Афонсо не отличался высоким ростом, но был плотен и широкоплеч; его продолговатое лицо с орлиным носом и выдубленной до красноты кожей, седые коротко подстриженные волосы и белоснежная остроконечная борода делали его, по мнению Карлоса, похожим на закаленного в боях рыцаря героической эпохи вроде дона Диого де Менезеса или Афонсо де Албукерке. Слова внука вызывали у старика улыбку, и он полушутливо напоминал Карлосу, что всякое сходство обманчиво.
Нет, нет, он не был ни Менезесом, ни Албукерке: просто старый добряк, предпочитавший всему свои книги, покой своего кресла и вист у камина. Сам он обычно говорил про себя, что он всего лишь старый эгоист; однако на самом деле благородство его сердца никогда еще прежде не было столь щедрым и всеобъемлющим. Часть дохода он без оглядки тратил на помощь тем, кто в ней нуждался. И все более и более сострадал бедным и несчастным. В Санта-Олавии дети со всей округи сбегались к барскому дому, привлекаемые добротой и лаской его хозяина. Все живое вызывало в нем нежность: он обходил ползущего муравья и спешил полить сохнущее без воды растение.
Виласе он напоминал патриарха, когда сидел возле камина в потертом бархатном сюртуке, безмятежный, улыбающийся, с книгой в руках, и старый кот лежал, свернувшись, у его ног. Громадный, раскормленный ангорский кот, белый, с рыжеватыми пятнами, теперь, после смерти Тобиаса, величественного сенбернара, оставался неизменным компаньоном Афонсо. Кот родился еще в Санта-Олавии и там и получил имя Бонифасио; позднее, когда кот был перевезен в столицу и вступил в возраст любовных и охотничьих приключений, он стал именоваться более пышно — дон Бонифасио де Калатрава, а ныне, сонливого и грузного, достигшего наконец отрешенности от мирской суеты, его величали Преподобным Бонифасио…
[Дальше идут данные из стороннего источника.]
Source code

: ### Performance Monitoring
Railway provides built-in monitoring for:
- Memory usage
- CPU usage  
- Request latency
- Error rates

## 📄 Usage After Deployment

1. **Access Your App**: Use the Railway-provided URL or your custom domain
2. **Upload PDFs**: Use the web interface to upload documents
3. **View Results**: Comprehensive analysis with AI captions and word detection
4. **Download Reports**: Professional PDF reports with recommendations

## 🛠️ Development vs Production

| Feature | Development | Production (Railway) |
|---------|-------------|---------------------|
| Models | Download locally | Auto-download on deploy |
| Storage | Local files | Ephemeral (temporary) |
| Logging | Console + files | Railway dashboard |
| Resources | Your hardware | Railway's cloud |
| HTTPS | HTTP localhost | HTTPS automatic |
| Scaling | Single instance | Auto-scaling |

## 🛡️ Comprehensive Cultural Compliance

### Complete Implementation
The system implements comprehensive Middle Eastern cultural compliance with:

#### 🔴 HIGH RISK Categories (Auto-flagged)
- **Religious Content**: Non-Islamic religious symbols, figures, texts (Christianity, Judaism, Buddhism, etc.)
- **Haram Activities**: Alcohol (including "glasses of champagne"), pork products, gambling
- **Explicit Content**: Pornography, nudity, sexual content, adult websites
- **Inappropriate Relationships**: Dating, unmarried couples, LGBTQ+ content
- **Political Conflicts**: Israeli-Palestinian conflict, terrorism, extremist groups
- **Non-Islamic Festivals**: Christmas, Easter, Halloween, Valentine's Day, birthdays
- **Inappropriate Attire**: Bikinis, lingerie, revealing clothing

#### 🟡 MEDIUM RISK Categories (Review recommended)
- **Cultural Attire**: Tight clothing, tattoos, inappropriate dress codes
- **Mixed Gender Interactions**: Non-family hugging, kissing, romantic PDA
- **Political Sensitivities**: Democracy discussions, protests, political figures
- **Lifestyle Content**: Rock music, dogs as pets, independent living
Жизнь семейства Майа отнюдь не всегда текла столь свободно и легко, споря невозмутимостью с прекрасной рекой Летой. Нынешний глава рода, чьи глаза умиленно влажнели при взгляде на любимые розы и в который раз с наслаждением скользили при свете камина по строкам Гизо, когда-то, по мнению его собственного отца, был самым яростным якобинцем Португалии! Впрочем, и в те времена революционный пыл бедного юноши выражался в чтении Руссо, Вольнея, Гельвеция и «Энциклопедии»; в слезах, неудержимо навертывающихся на глаза при слове «конституция»; в щеголянии фригийским колпаком и синим шарфом, в декламировании масонских гимнов во славу Высшего Зиждителя Вселенной. Всего этого, однако, оказалось довольно, чтобы возбудить гнев родителя. Каэтано да Майа, португалец старого закала, осенял себя крестом, когда при нем произносили имя Робеспьера, и в своей полной апатии благочестивого и болезненного фидалго сохранил лишь единственнное живое чувство — отвращение и ненависть к якобинцам, в коих видел причину всех бед и несчастий как общественных, так и личных, начиная с потери колоний и кончая приступами подагры. Спасение от якобинства он мнил лишь в наследнике трона доне Мигеле, перед которым преклонялся как перед будущим сильным и мудрым правителем. И подумать только, у него, у Каэтано да Майа, сын — якобинец! Старый фидалго чувствовал себя, подобно Иову на гноище.